A Festa

O ponteiro das horas apressa-se na casa imprecisa do muito que falta fazer. A azáfama faz-se de cores e sonidos familiares, em alegre disputa com os aromas agudos e com aquela peculiar cor de melaço, que tudo permeia, derramando-se em broas e bolos na generosidade das memórias felizes. Rompendo a muralha da rotina, o Natal chega à cidade com o manto de mil e uma lamparinas a cada esquina, delineando os vértices do dia-a-dia em furores de fantasia e repartindo rumores de gente pelas ruas. No deambular necessário, ponto culminante da ronda pelas mercearias da época (e pelas tascas escondidas), o Mercado: coração dos reencontros e palco dos efusivos votos que se estendem ao tal rosto conhecido (cujo nome nos escapa) que ali nos esbarra, uma vez por ano, por capricho insondável de um universo insistente e repetitivo.
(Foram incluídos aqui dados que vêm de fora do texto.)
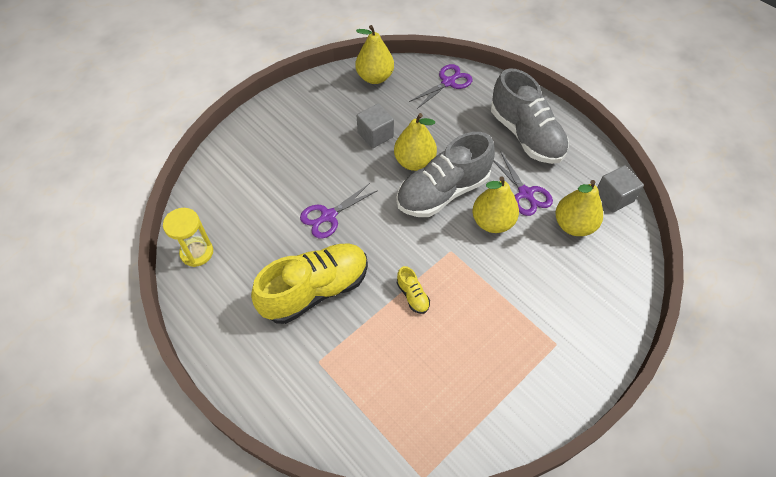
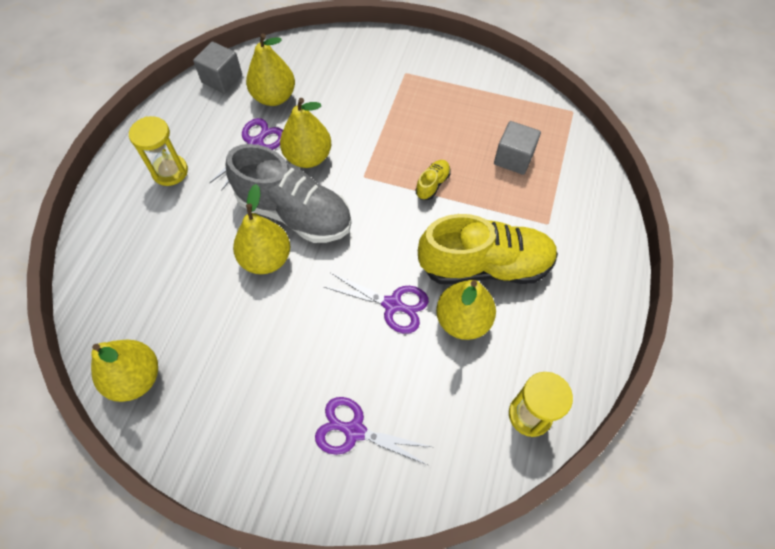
camera: 120 degrees left, 5 degrees up
(286, 251) = (463, 320): none -> yellow pear
(315, 290) = (485, 266): yellow shoe -> yellow shoe turned 150 degrees clockwise
(375, 135) = (244, 321): grey cube -> grey cube (513, 158)
(448, 82) = (110, 283): purple scissors -> purple scissors (354, 431)
(526, 135) = (170, 171): grey shoe -> yellow hourglass

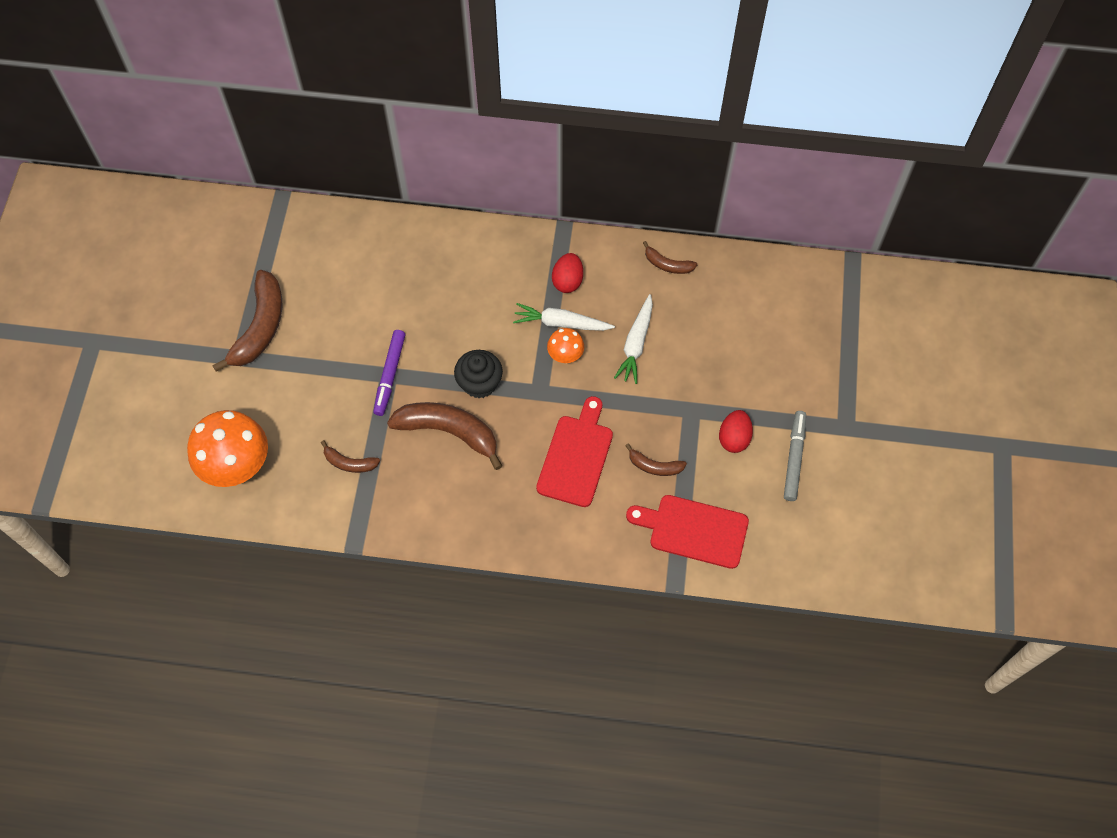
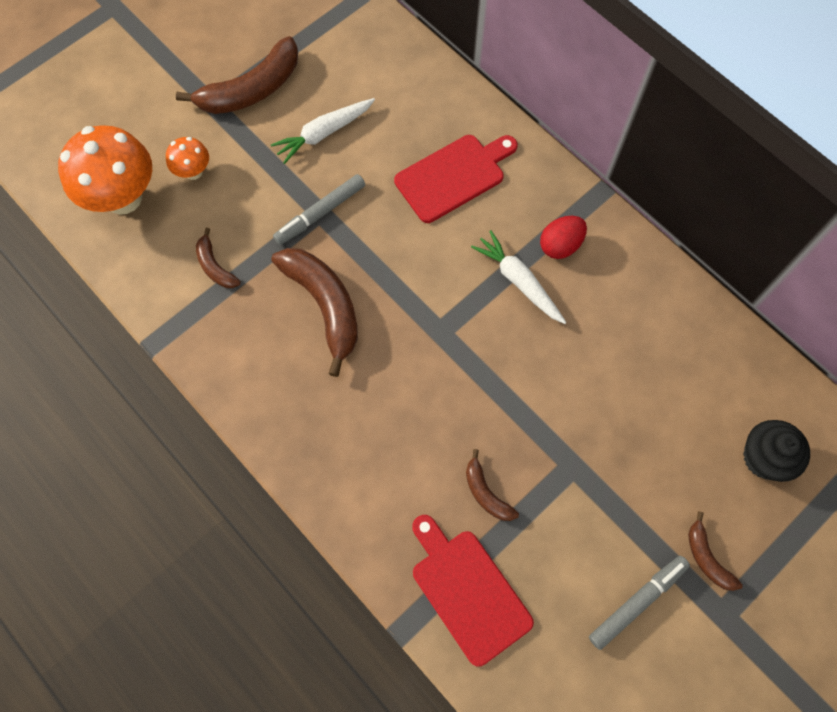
camera: 40 degrees right, 5 degrees up
(390, 375) = (320, 213): purple marker -> grey marker
(479, 383) = (392, 281): black cupcake -> black cupcake (764, 458)
(565, 356) = (495, 316): orange mushroom -> orange mushroom (193, 172)
(576, 456) = (419, 422): red cutting board -> red cutting board (453, 176)
(636, 344) = (574, 356): white carrot -> white carrot (324, 133)
(667, 264) = (674, 301): brown banana -> brown banana (707, 558)
(734, 438) = (591, 529): red egg -> none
Uma banca de tangerinas agasalha os sentidos de quem vai passando, atraindo as pernadas sem destino certo e recordando a secura que persiste na garganta. Ao lado, sapatinhos e galhos de cedro, musgos e “cabrinhas”, elevam o espectro do verde ao trono do Menino, na escadinha que falta terminar, lá na longínqua aparição da sala de estar da avó, em mesa intervalada por searinhas e biscoitos furtivos. Por fim, como parêntesis inevitável e insubstituível, a sandes de carne de vinha d’alhos, engolida ao balcão, como ordena a pressa de quem tem a vida à espera ao virar do ano. De tradição se reinventa a Festa, invariável em sua força, mas sempre predisposta a criar novas memórias e a deixar um lugar para os afectos que se abeiram, furtivamente, da mesa da consoada.